(Input data)
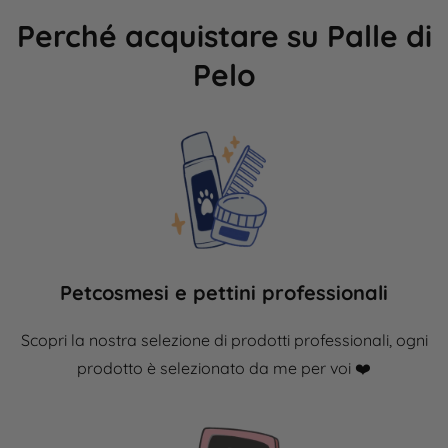
Perché acquistare su Palle di
Pelo
Petcosmesi e pettini professionali
Scopri la nostra selezione di prodotti professionali, ogni
prodotto è
selezionato
da me per voi ❤️​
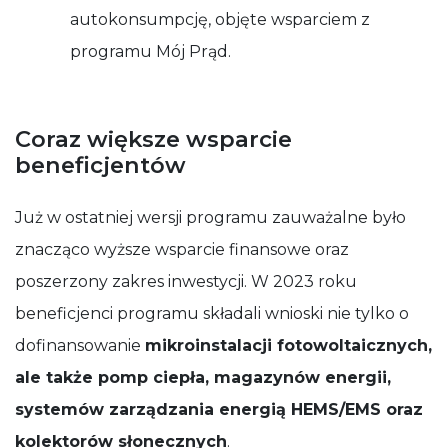
autokonsumpcję, objęte wsparciem z
programu Mój Prąd.
Coraz większe wsparcie
beneficjentów
Już w ostatniej wersji programu zauważalne było
znacząco wyższe wsparcie finansowe oraz
poszerzony zakres inwestycji. W 2023 roku
beneficjenci programu składali wnioski nie tylko o
dofinansowanie
mikroinstalacji fotowoltaicznych,
ale także pomp ciepła, magazynów energii,
systemów zarządzania energią HEMS/EMS oraz
kolektorów słonecznych
.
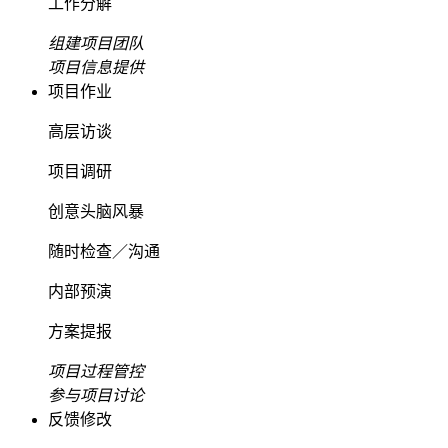
工作分解
组建项目团队
项目信息提供
项目作业
高层访谈
项目调研
创意头脑风暴
随时检查／沟通
内部预演
方案提报
项目过程管控
参与项目讨论
反馈修改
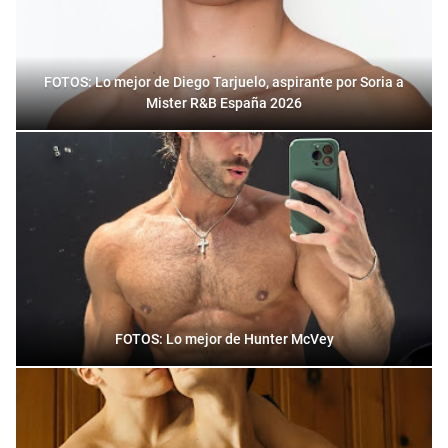
FOTOS: Lo mejor de Diego Tarjuelo, aspirante por Soria a
Mister R&B España 2026
FOTOS: Lo mejor de Hunter McVey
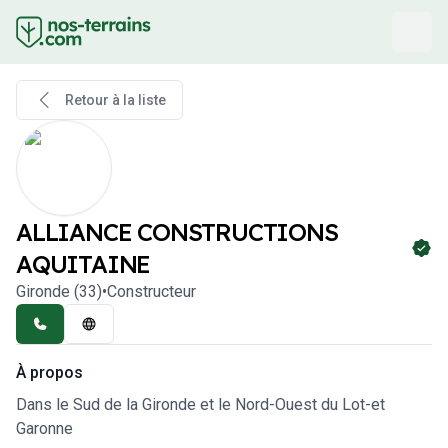
Retour à la liste
ALLIANCE CONSTRUCTIONS
AQUITAINE
Gironde
(
33
)
•
Constructeur
À propos
Dans le Sud de la Gironde et le Nord-Ouest du Lot-et
Garonne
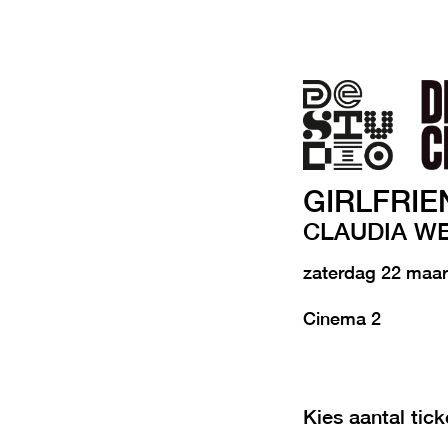
GIRLFRIE
CLAUDIA WE
zaterdag 22 maa
Cinema 2
Kies aantal tick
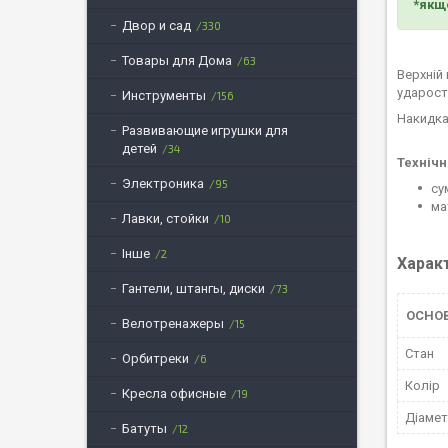
*якщо
Двор и сад
330
Товары для Дома
63
Верхній
ударост
Инструменты
156
Накидка
Развивающие игрушки для
детей
34
Технічн
Электроника
95
су
ма
Лавки, стойки
10
Інше
2
Харак
Гантели, штангы, диски
73
ОСНОВ
Велотренажеры
15
Стан
Орбитреки
6
Колір
Кресла офисные
19
Діамет
Батуты
12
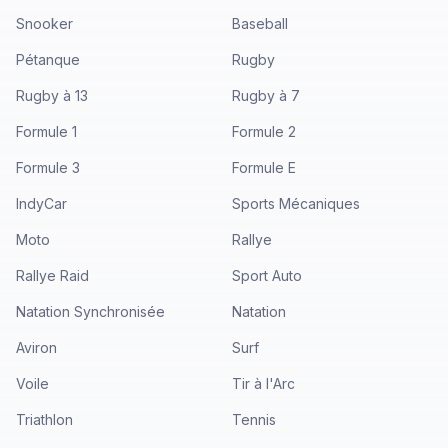
Snooker
Baseball
Pétanque
Rugby
Rugby à 13
Rugby à 7
Formule 1
Formule 2
Formule 3
Formule E
IndyCar
Sports Mécaniques
Moto
Rallye
Rallye Raid
Sport Auto
Natation Synchronisée
Natation
Aviron
Surf
Voile
Tir à l'Arc
Triathlon
Tennis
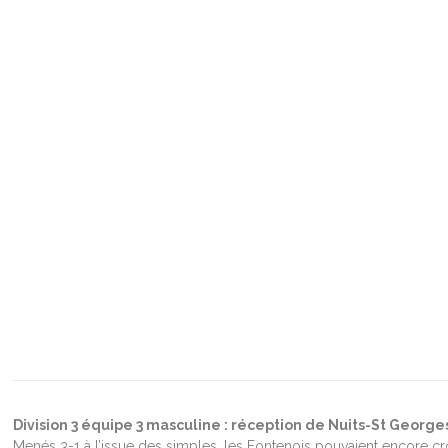
Division 3 équipe 3 masculine : réception de Nuits-St George
Menés 3-1 à l’issue des simples, les Fontenois pouvaient encore cro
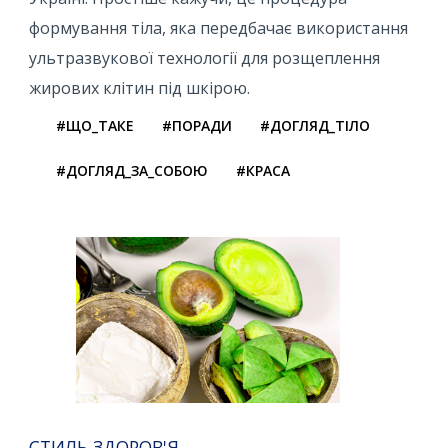
формування тіла, яка передбачає використання
ультразвукової технології для розщеплення
жирових клітин під шкірою.
#ЩО_ТАКЕ
#ПОРАДИ
#ДОГЛЯД_ТІЛО
#ДОГЛЯД_ЗА_СОБОЮ
#КРАСА
СТИЛЬ ЗДОРОВ'Я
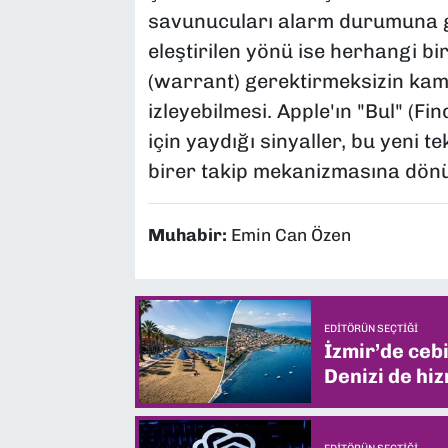
savunucuları alarm durumuna 
eleştirilen yönü ise herhangi b
(warrant) gerektirmeksizin kam
izleyebilmesi. Apple'ın "Bul" (Fi
için yaydığı sinyaller, bu yeni te
birer takip mekanizmasına dönü
Muhabir:
Emin Can Özen
EDITÖRÜN SEÇTIĞI
İzmir’de ceb
Denizi de hiz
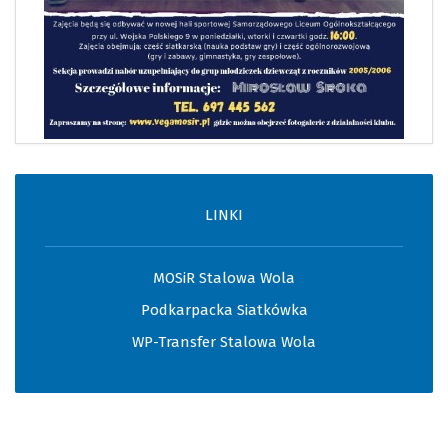
LINKI
MOSiR Stalowa Wola
Podkarpacka Siatkówka
WP-Transfer Stalowa Wola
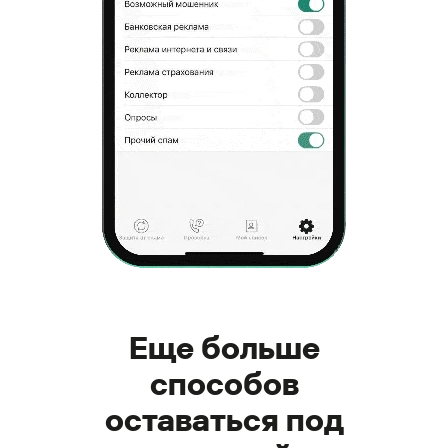
Еще больше
способов
оставаться под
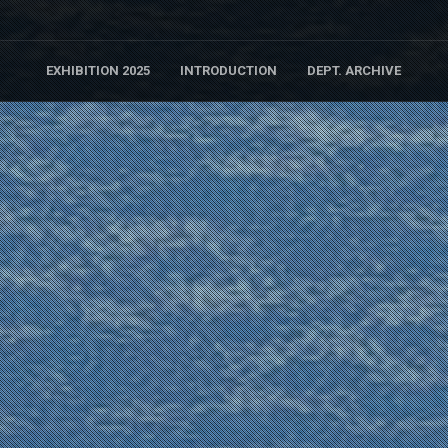
EXHIBITION 2025
INTRODUCTION
DEPT. ARCHIVE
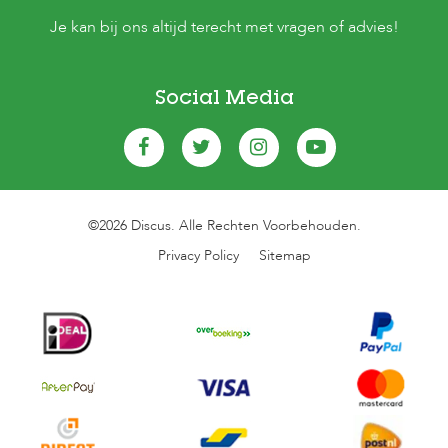
Je kan bij ons altijd terecht met vragen of advies!
Social Media
©2026 Discus. Alle Rechten Voorbehouden.
Privacy Policy
Sitemap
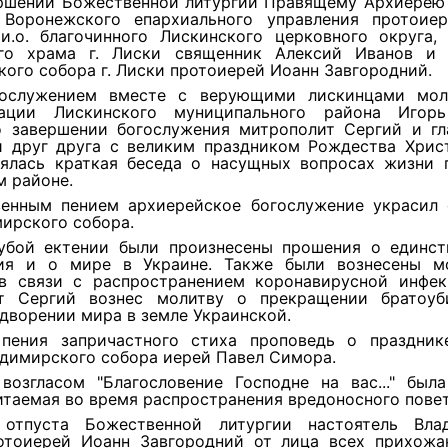
ршении Божественной литургии Правящему Архиерею
 Воронежского епархиального управления протоие
 и.о. благочинного Лискинского церковного округа, 
го храма г. Лиски священник Алексий Иванов и 
ого собора г. Лиски протоиерей Иоанн Завгородний.
гослужением вместе с верующими лискинцами мол
рации Лискинского муниципального района Игорь
о завершении богослужения митрополит Сергий и гл
и друг друга с великим праздником Рождества Христ
оялась краткая беседа о насущных вопросах жизни 
м районе.
енным пением архиерейское богослужение украсил
ирского собора.
убой ектении были произнесены прошения о единст
ия и о мире в Украине. Также были вознесены м
в связи с распространением коронавирусной инфек
т Сергий вознес молитву о прекращении братоуб
дворении мира в земле Украинской.
пения запричастного стиха проповедь о праздник
димирского собора иерей Павел Симора.
возгласом "Благословение Господне на вас..." была
итаемая во время распространения вредоносного пове
 отпуста Божественной литургии настоятель Вла
отоиерей Иоанн Завгородний от лица всех прихожа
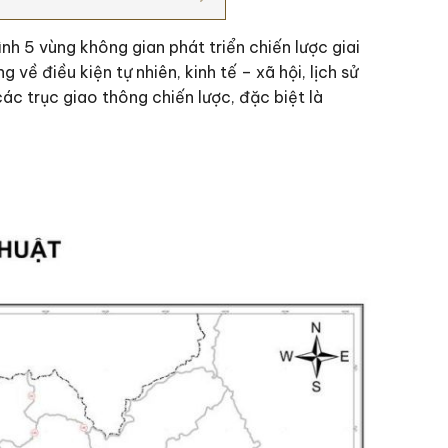
h 5 vùng không gian phát triển chiến lược giai
 điều kiện tự nhiên, kinh tế – xã hội, lịch sử
các trục giao thông chiến lược, đặc biệt là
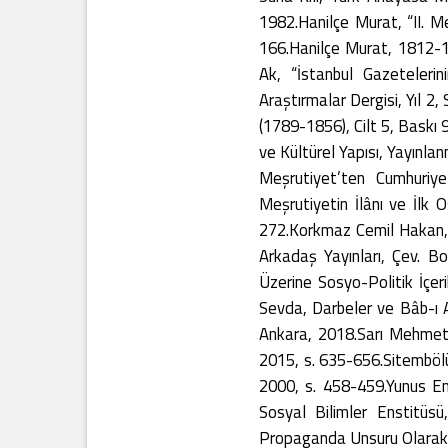
1982.Hanilçe Murat, “II. M
166.Hanilçe Murat, 1812-18
Ak, “İstanbul Gazeteleri
Araştırmalar Dergisi, Yıl 2
(1789-1856), Cilt 5, Baskı 
ve Kültürel Yapısı, Yayınla
Meşrutiyet’ten Cumhuriyet
Meşrutiyetin İlânı ve İlk 
272.Korkmaz Cemil Hakan, İ
Arkadaş Yayınları, Çev. B
Üzerine Sosyo-Politik İçer
Sevda, Darbeler ve Bâb-ı A
Ankara, 2018.Sarı Mehmet A
2015, s. 635-656.Sitembölük
2000, s. 458-459.Yunus E
Sosyal Bilimler Enstitüs
Propaganda Unsuru Olarak K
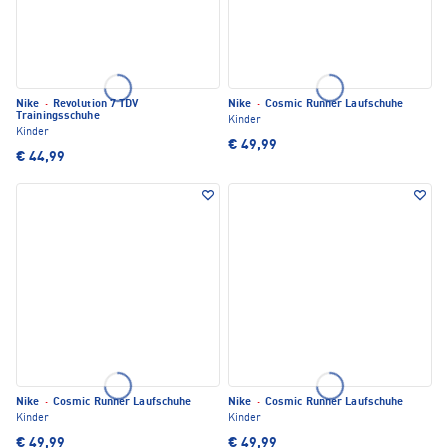
Nike
·
Revolution 7 TDV
Nike
·
Cosmic Runner Laufschuhe
Trainingsschuhe
Kinder
Kinder
€ 49,99
€ 44,99
Nike
·
Cosmic Runner Laufschuhe
Nike
·
Cosmic Runner Laufschuhe
Kinder
Kinder
€ 49,99
€ 49,99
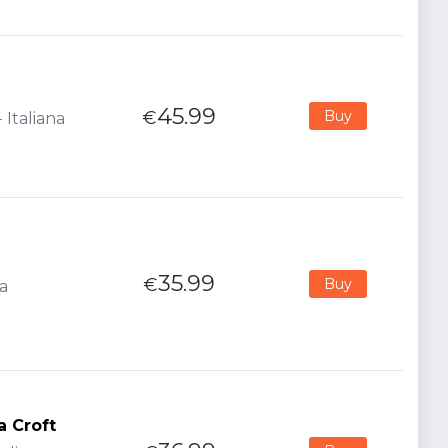
45.99
€
Buy
 Italiana
35.99
€
Buy
na
a Croft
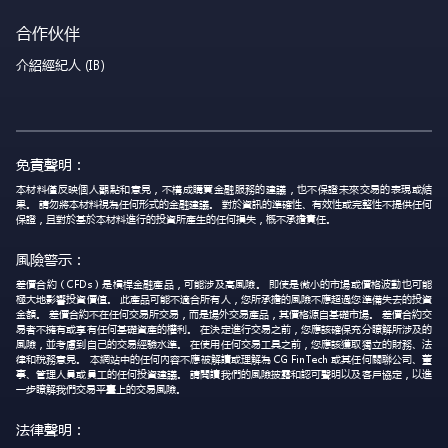
合作伙伴
介紹經紀人 (IB)
免責聲明：
本材料僅反映個人觀點和意見，不構成購買金融服務的建議，也不保證未來交易的表現或結
果。 請勿將本材料視為任何形式的金融建議。 對於資訊的準確性、有效性或完整性不提供任何
保證，且對於基於本材料進行的投資所產生的任何損失，概不承擔責任。
風險警示：
差價合約（CFDs）是槓桿金融產品，可能涉及高風險。 即使是微小的市場或價格波動也可能
極大地影響投資價值。 此產品可能不適合所有人，您所承擔的風險不應超過您準備失去的投資
金額。 差價合約不在任何交易所交易，而是場外交易產品，其價格源自基礎市場。 差價合約交
易者不擁有或享有任何基礎資產的權利。 在決定進行交易之前，您應該確保充分瞭解所涉及的
風險，並考慮到自己的交易經驗水準。 在使用任何交易工具之前，您應該獲取獨立的財務、法
律和稅務意見。 本網站中的任何內容不應被解讀或理解為 CG FinTech 或其任何關聯公司、董
事、管理人員或員工的任何投資建議。 請閱讀我們的風險披露和認可聲明以及客戶協定，以進
一步瞭解我們交易平臺上的交易風險。
法律聲明：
(End Input data)
**What the task requires**
Search the data above for "Stalowa" and copy every line where it turns up.

**Solved exercise**
MOSiR Stalowa Wola
WP-Transfer Stalowa Wola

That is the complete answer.